What is being asked. Starting at the line that contains "Transcribe the names", quote every line through the end of the entries, word for word, skipping the pictures.

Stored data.
------------------------------

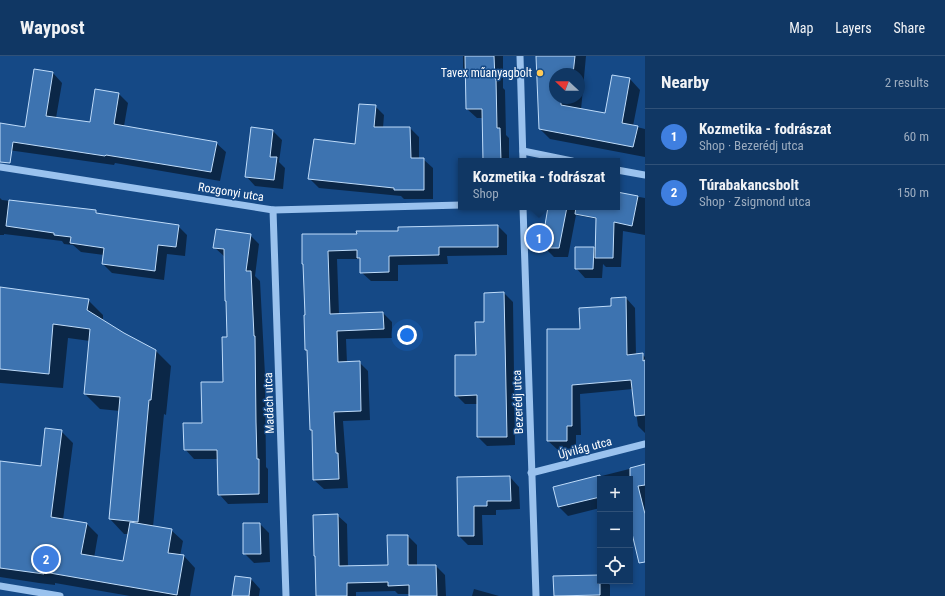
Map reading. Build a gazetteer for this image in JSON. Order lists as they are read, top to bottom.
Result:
{
  "streets": {
    "street": [
      "Rozgonyi utca",
      "Bezerédj utca",
      "Madách utca",
      "Újvilág utca"
    ]
  },
  "crossings": [
    ["Rozgonyi utca", "Madách utca"],
    ["Bezerédj utca", "Újvilág utca"]
  ],
  "places": ["Tavex műanyagbolt"],
  "north": "left",
  "page": {
    "header": "Waypost",
    "nav": ["Map", "Layers", "Share"],
    "heading": ["Nearby", "2 results"],
    "list": [
      {
        "mark": "1",
        "name": "Kozmetika - fodrászat",
        "note": "Shop · Bezerédj utca",
        "value": "60 m"
      },
      {
        "mark": "2",
        "name": "Túrabakancsbolt",
        "note": "Shop · Zsigmond utca",
        "value": "150 m"
      }
    ],
    "popup": ["Kozmetika - fodrászat", "Shop"],
    "pins": ["1", "2"],
    "map_buttons": ["+", "−"]
  }
}
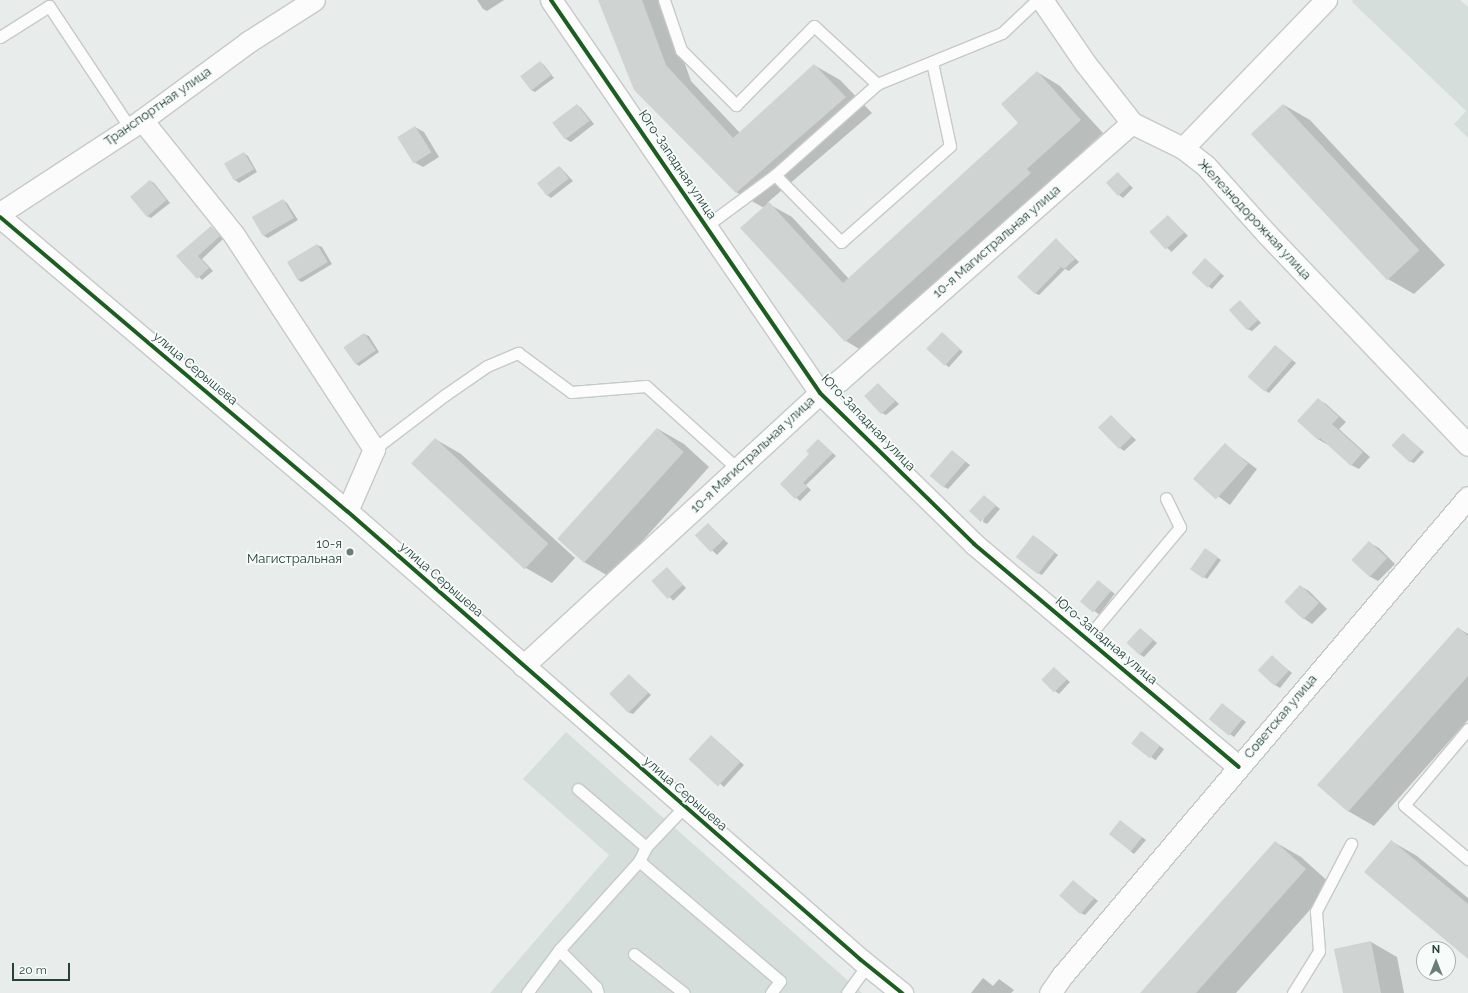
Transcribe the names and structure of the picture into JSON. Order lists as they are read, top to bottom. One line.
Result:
{"streets":{"street":["Транспортная улица","Юго-Западная улица","Железнодорожная улица","10-я Магистральная улица","улица Серышева","Советская улица"]},"crossings":[["Юго-Западная улица","10-я Магистральная улица"],["Юго-Западная улица","Советская улица"],["Железнодорожная улица","10-я Магистральная улица"],["10-я Магистральная улица","улица Серышева"]],"places":["10-я Магистральная"],"scale_bar":"20 m","north":"top"}
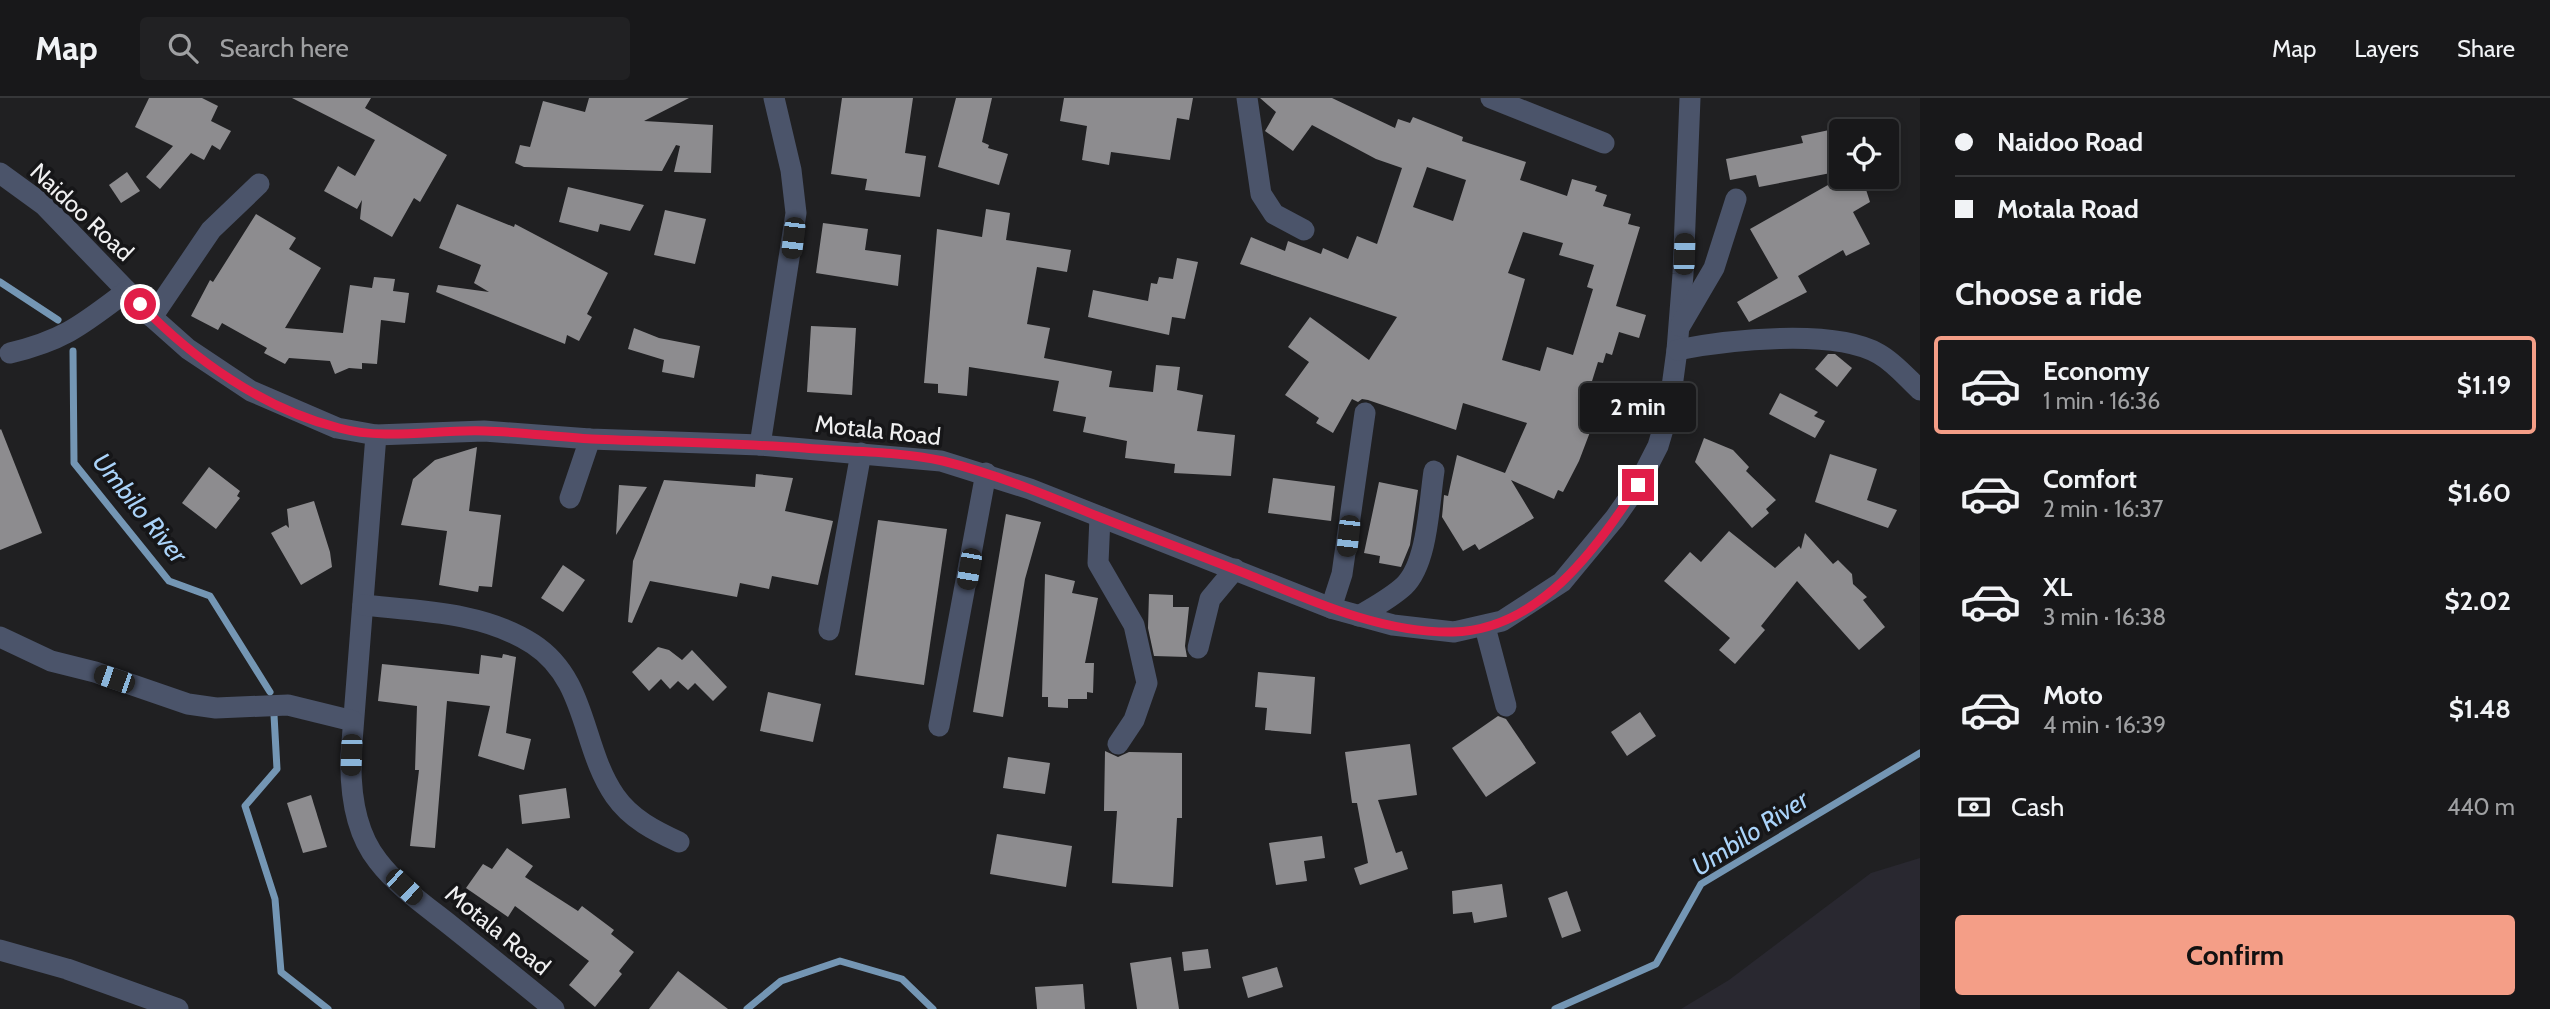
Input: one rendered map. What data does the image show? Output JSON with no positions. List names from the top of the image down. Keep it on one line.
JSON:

------------------------------

Written solution.
Transcribe the names and structure of the picture into JSON. Order lists as they are read, top to bottom. One line.
Result:
{"streets":{"street":["Транспортная улица","Юго-Западная улица","Железнодорожная улица","10-я Магистральная улица","улица Серышева","Советская улица"]},"crossings":[["Юго-Западная улица","10-я Магистральная улица"],["Юго-Западная улица","Советская улица"],["Железнодорожная улица","10-я Магистральная улица"],["10-я Магистральная улица","улица Серышева"]],"places":["10-я Магистральная"],"scale_bar":"20 m","north":"top"}
Input: one rendered map. What data does the image show? Output JSON with no positions. List names from the top of the image down. Keep it on one line.
JSON:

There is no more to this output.